Abstract

Myojin Knoll caldera, a submarine rhyolitic center 400 km south of Tokyo, is one of nine silicic calderas along the northern 600 km of the Izu-Bonin(-Ogasawara) arc and the first anywhere to receive detailed, submersible-based study. The caldera, slightly smaller than the Crater Lake structure in Oregon, is 6 × 7 km in diameter; its inner walls are 500–900 m high, and it has a remarkably flat floor at 1400 m below sea level (mbsl). The caldera collapse volume is ∼18 km3, suggesting that more than 40 km3 of pumiceous tephra may have been erupted at the time the caldera formed.

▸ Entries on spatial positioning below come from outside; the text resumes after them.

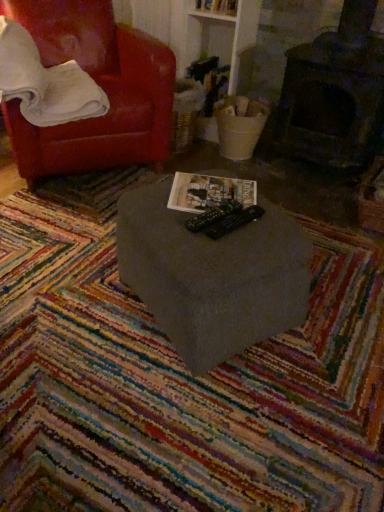
You are a GUI agent. You are given a task and a screenshot of the screen. Output one action in this format:
    pyautogui.click(x=<x>, y=<y>)
    Task: Click on the free space in front of matte paper magazine at center
    This screenshot has height=512, width=384.
    Given the screenshot: What is the action you would take?
    pyautogui.click(x=214, y=240)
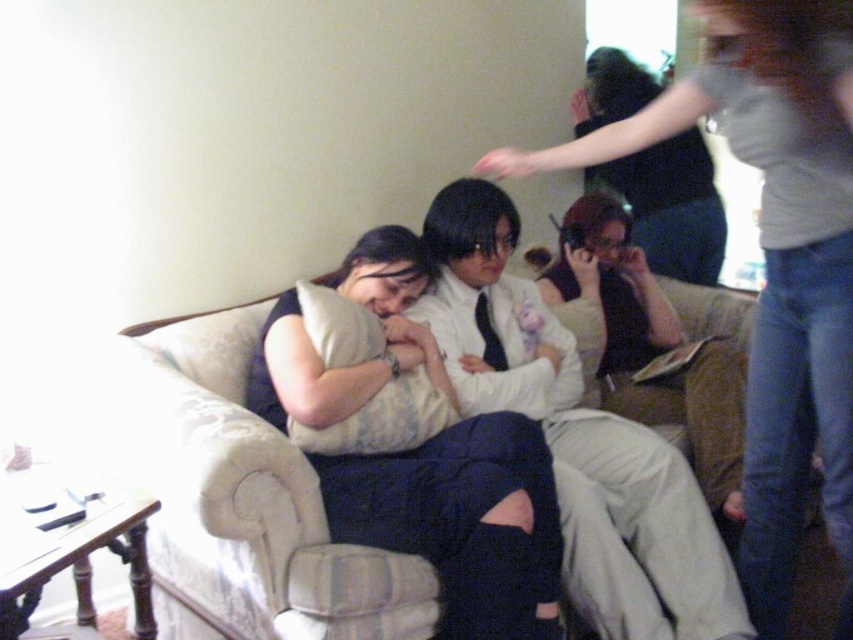
Does beige fabric couch at center have a smaller size compared to white soft pillow at center?

Actually, beige fabric couch at center might be larger than white soft pillow at center.

The image size is (853, 640). What do you see at coordinates (241, 492) in the screenshot?
I see `beige fabric couch at center` at bounding box center [241, 492].

Does point (735, 314) lie in front of point (412, 420)?

No, it is not.

In order to click on beige fabric couch at center in this screenshot , I will do `click(241, 492)`.

Based on the photo, who is positioned more to the right, matte white shirt at upper right or matte black shirt at center?

Positioned to the right is matte white shirt at upper right.

Between point (845, 547) and point (271, 388), which one is positioned in front?

Point (845, 547) is more forward.

Looking at this image, who is more forward, [810,176] or [482,608]?

Point [810,176]

I want to click on matte white shirt at upper right, so click(x=772, y=260).

Does matte white shirt at upper right have a lesser width compared to white soft pillow at center?

No.

Which is more to the left, matte white shirt at upper right or white soft pillow at center?

white soft pillow at center

Which is in front, point (830, 48) or point (317, 442)?

Point (830, 48) is more forward.

Where is `matte white shirt at upper right`? matte white shirt at upper right is located at coordinates (772, 260).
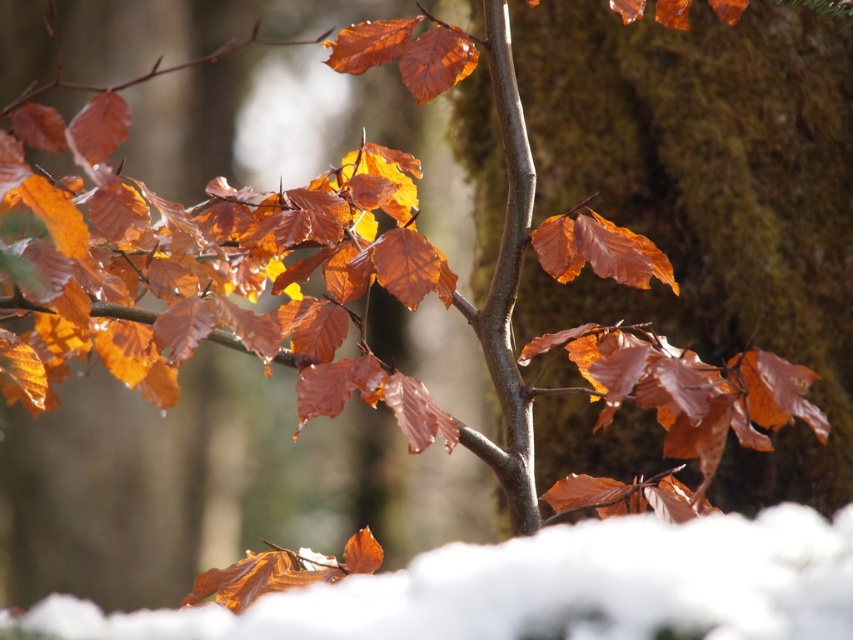
Question: Which object is farther from the camera taking this photo?

Choices:
 (A) smooth bark tree trunk at center
 (B) white fluffy snow at lower center

Answer: (A)

Question: Among these points, which one is nearest to the camera?

Choices:
 (A) (469, 570)
 (B) (486, 324)

Answer: (A)

Question: Among these points, which one is farthest from the camera?

Choices:
 (A) (492, 42)
 (B) (850, 625)

Answer: (A)

Question: Can you confirm if white fluffy snow at lower center is smaller than smooth bark tree trunk at center?

Choices:
 (A) yes
 (B) no

Answer: (B)

Question: Does white fluffy snow at lower center lie in front of smooth bark tree trunk at center?

Choices:
 (A) no
 (B) yes

Answer: (B)

Question: Does white fluffy snow at lower center appear on the right side of smooth bark tree trunk at center?

Choices:
 (A) no
 (B) yes

Answer: (A)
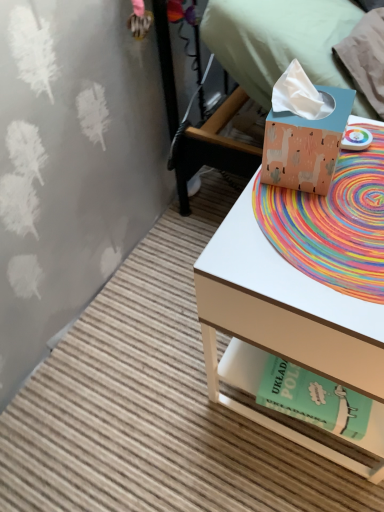
Find the location of a particular element. free space above green paper at lower right (from a real-world perspective) is located at coordinates (315, 391).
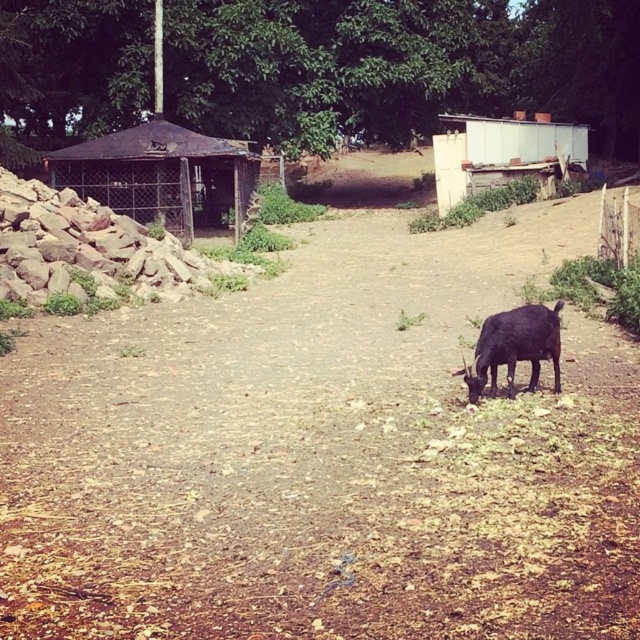
Consider the image. Does brown dirt track at center have a lesser width compared to rusty metal hut at left?

No, brown dirt track at center is not thinner than rusty metal hut at left.

Who is more distant from viewer, (x=307, y=426) or (x=147, y=182)?

Point (x=147, y=182)

The width and height of the screenshot is (640, 640). I want to click on brown dirt track at center, so click(x=324, y=454).

Between point (65, 186) and point (433, 145), which one is positioned behind?

The point (433, 145) is more distant.

Which is more to the right, rusty metal hut at left or white corrugated metal hut at upper right?

Positioned to the right is white corrugated metal hut at upper right.

Who is more forward, (168, 196) or (461, 116)?

Point (168, 196) is in front.

The width and height of the screenshot is (640, 640). In order to click on rusty metal hut at left in this screenshot , I will do `click(161, 176)`.

Does point (499, 140) lie behind point (524, 348)?

That is True.

Is white corrugated metal hut at upper right behind black matte goat at lower right?

Yes, white corrugated metal hut at upper right is behind black matte goat at lower right.

Find the location of `white corrugated metal hut at upper right`. white corrugated metal hut at upper right is located at coordinates (502, 154).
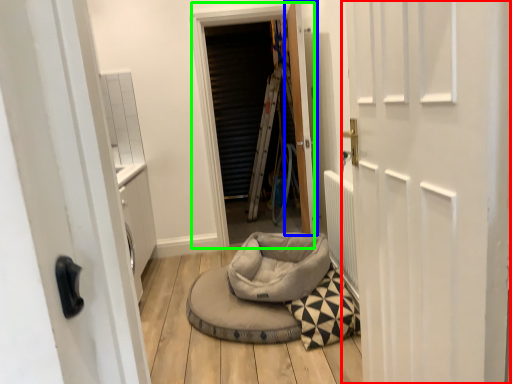
Question: Which object is the farthest from door (highlighted by a red box)? Choose among these: door (highlighted by a blue box) or window screen (highlighted by a green box).

Choices:
 (A) door
 (B) window screen

Answer: (B)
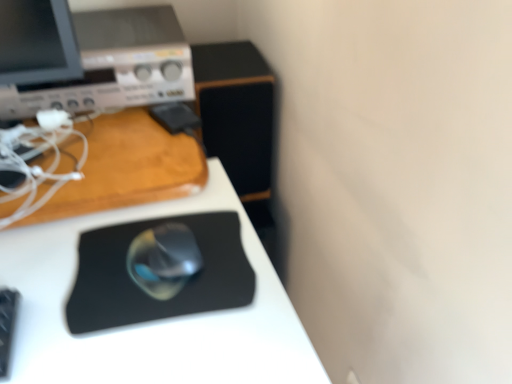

Precaldera seafloor eruptions built a broad volcanic edifice consisting of overlapping composite volcanoes made of rhyolitic lavas, shallow intrusions, and a variety of volcaniclastic deposits—including thick accumulations of rhyolitic pumice erupted at 900– 500 mbsl. The caldera-forming eruption produced a 150–200 m deposit of nonwelded, fines-depleted pumice that resembles a colossal layer of popcorn at the top of the caldera wall.

Freshly erupted pumice behaved as “sinkers” or “floaters,” depending on the environment in which it cooled. The pumice clasts deposited proximally and exposed in the caldera wall were likely quenched in eruption columns that remained below sea level. This pumice ingested seawater and sank as gases filling its vesicles cooled, particularly as steam in its vesicles condensed to liquid water. Some eruption columns may have broken through the sea surface and entered the air, especially during vigorous phases of the caldera-forming eruption. These pumices had the opportunity to ingest air as they cooled, becoming floaters as they fell back to the sea; these could have been carried distally on the sea surface by the combined effects of ocean currents and wind.

The age of the caldera is unknown, but it may be as young as several thousand years. Its magmatic system at depth retains sufficient heat to sustain an actively growing intracaldera Kuroko- type polymetallic sulfide deposit, rich in gold and silver and topped by chimneys emitting fluids as hot as 278 °C. Sufficient time has elapsed, however, for a 250-m-high postcaldera dome to grow on the caldera floor and for the caldera rim to be deeply scalloped by slumping.